Für viele Erwachsene steht dagegen eher die Drohkulisse, die Auslöschung von Leben und die Idee einer göttlichen Strafe im Vordergrund. Und tatsächlich setzt die Erzählung mit der Bemerkung ein, dass die Menschen boshaft und all ihre Taten im Herzen böse sind. Auf das Handeln der Menschen reagiert Gott ganz menschlich: Ihre Boshaftigkeit schmerzt ihn.
Geschichten vom Leben
Dann setzt der Regen ein, die große Flut beginnt, und nur Noah, der Gerechte, seine Familie und von jedem Tier ein Paar bleiben am Leben. Doch schon als Gott Noah in seinen Plan einweiht, ist von einem Bund zwischen ihnen die Rede. Noch bevor dem Leben ein Ende gesetzt wird, wird von einem Neuanfang gesprochen. Schaut man schließlich auf das Ende der Erzählung, wird deutlich, worum es wirklich geht. Gott sagt von sich aus: „Ich werde nie mehr alles Leben vernichten.“ Und als sichtbares Zeichen dieser Zusage setzt er seinen Bogen in die Wolken.
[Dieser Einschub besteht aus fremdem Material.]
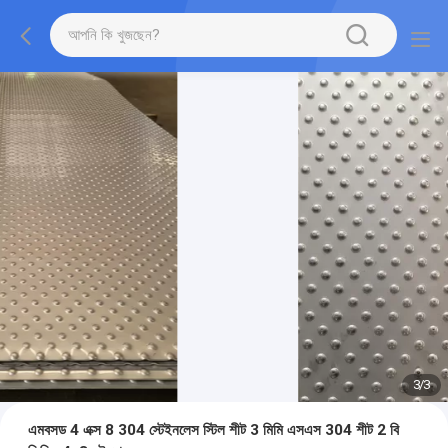
3
/
3
এমবসড 4 এক্স 8 304 স্টেইনলেস স্টিল শীট 3 মিমি এসএস 304 শীট 2 বি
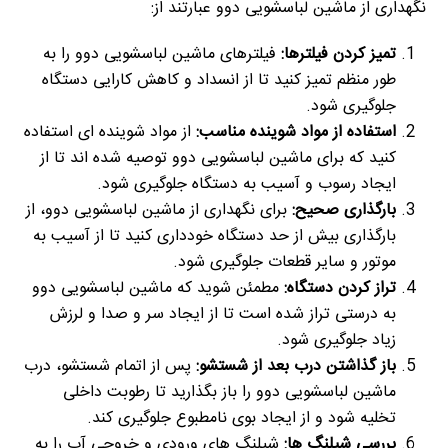
نگهداری از ماشین لباسشویی دوو عبارتند از:
تمیز کردن فیلترها:
فیلترهای ماشین لباسشویی دوو را به
طور منظم تمیز کنید تا از انسداد و کاهش کارایی دستگاه
جلوگیری شود.
استفاده از مواد شوینده مناسب:
از مواد شوینده ای استفاده
کنید که برای ماشین لباسشویی دوو توصیه شده اند تا از
ایجاد رسوب و آسیب به دستگاه جلوگیری شود.
بارگذاری صحیح:
برای نگهداری از ماشین لباسشویی دوو، از
بارگذاری بیش از حد دستگاه خودداری کنید تا از آسیب به
موتور و سایر قطعات جلوگیری شود.
تراز کردن دستگاه:
مطمئن شوید که ماشین لباسشویی دوو
به درستی تراز شده است تا از ایجاد سر و صدا و لرزش
زیاد جلوگیری شود.
باز گذاشتن درب بعد از شستشو:
پس از اتمام شستشو، درب
ماشین لباسشویی دوو را باز بگذارید تا رطوبت داخلی
تخلیه شود و از ایجاد بوی نامطبوع جلوگیری کند.
بررسی شیلنگ ها:
شیلنگ های ورودی و خروجی آب را به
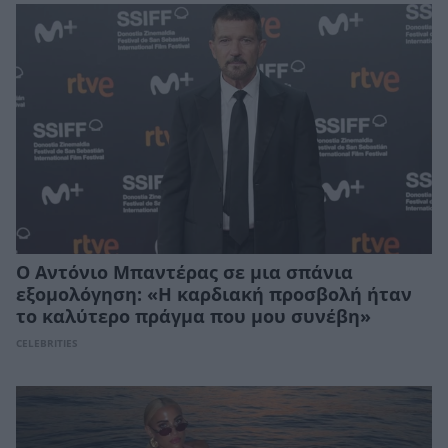
Ο Αντόνιο Μπαντέρας σε μια σπάνια
εξομολόγηση: «Η καρδιακή προσβολή ήταν
το καλύτερο πράγμα που μου συνέβη»
CELEBRITIES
Genau deshalb erzählen sich Menschen von der „großen Flut“. Nicht nur in der Bibel, sondern auch in anderen Kulturen des Alten Orients wurden Flut-Geschichten überliefert. So sehr dabei von Verwüstung und Bedrohung gesprochen wird, so sehr sind es Geschichten vom Leben. Die Sintflut-Überlieferung der Bibel läuft nicht auf das Ende des Lebens hinaus, sondern auf das Überleben, auf das Leben, das stärker ist als alle Bedrohung. Wenn Gott am Ende sich selbst dazu verpflichtet, nie wieder alles Leben infrage zu stellen, ist es sein Versprechen, die Schöpfung zu erhalten. Diese Aussage liegt der Sintflut-Erzählung zu Grunde. Die Menschen Israels haben in ihr das Erleben von existentieller Bedrohung verbunden mit dem Glauben an einen Gott, der seiner Schöpfung ein Versprechen gegeben hat.
Wenn wir uns in diesen Tagen an die biblische Sintflut erinnern, weil die Wassermassen das Leben aus den Fugen geraten lassen und Leben auslöschen, dann ist es gut, sich auch den Rest der Erzählung ins Gedächtnis zu rufen. Obwohl es auf den ersten Blick eine Katastrophengeschichte ist, geht es im Kern um eine Beziehungsaussage. Gott hat den Menschen ein Versprechen gegeben: Er wird seiner Schöpfung nie mehr Gewalt antun.
Mit den tragischen Ereignissen der letzten Woche lässt sich also keine Drohkulisse aufbauen. Die Wassermassen sind keine Warnung biblischen Ausmaßes oder gar Strafe Gottes. Was wir erlebt haben, ist die Folge unseres Handelns, unseres Umgangs mit Gottes Schöpfung. Es sollte uns zum Umdenken bringen, wie wir mit unseren Ressourcen umgehen und wie leichtfertig wir dieses Geschenk aufs Spiel setzen und damit am Ende uns selbst bedrohen.
In einigen Jahrzehnten werden wir uns fragen, was uns von der Flutkatastrophe des Juli 2021 in Erinnerung geblieben ist. Wird man sich dann nur von Zerstörung, Verlust und Panik erzählen oder auch von Solidarität, von Menschen und Gesten, die Hoffnung gebracht haben, und von einem neuen Umgang mit der Welt, in der wir leben?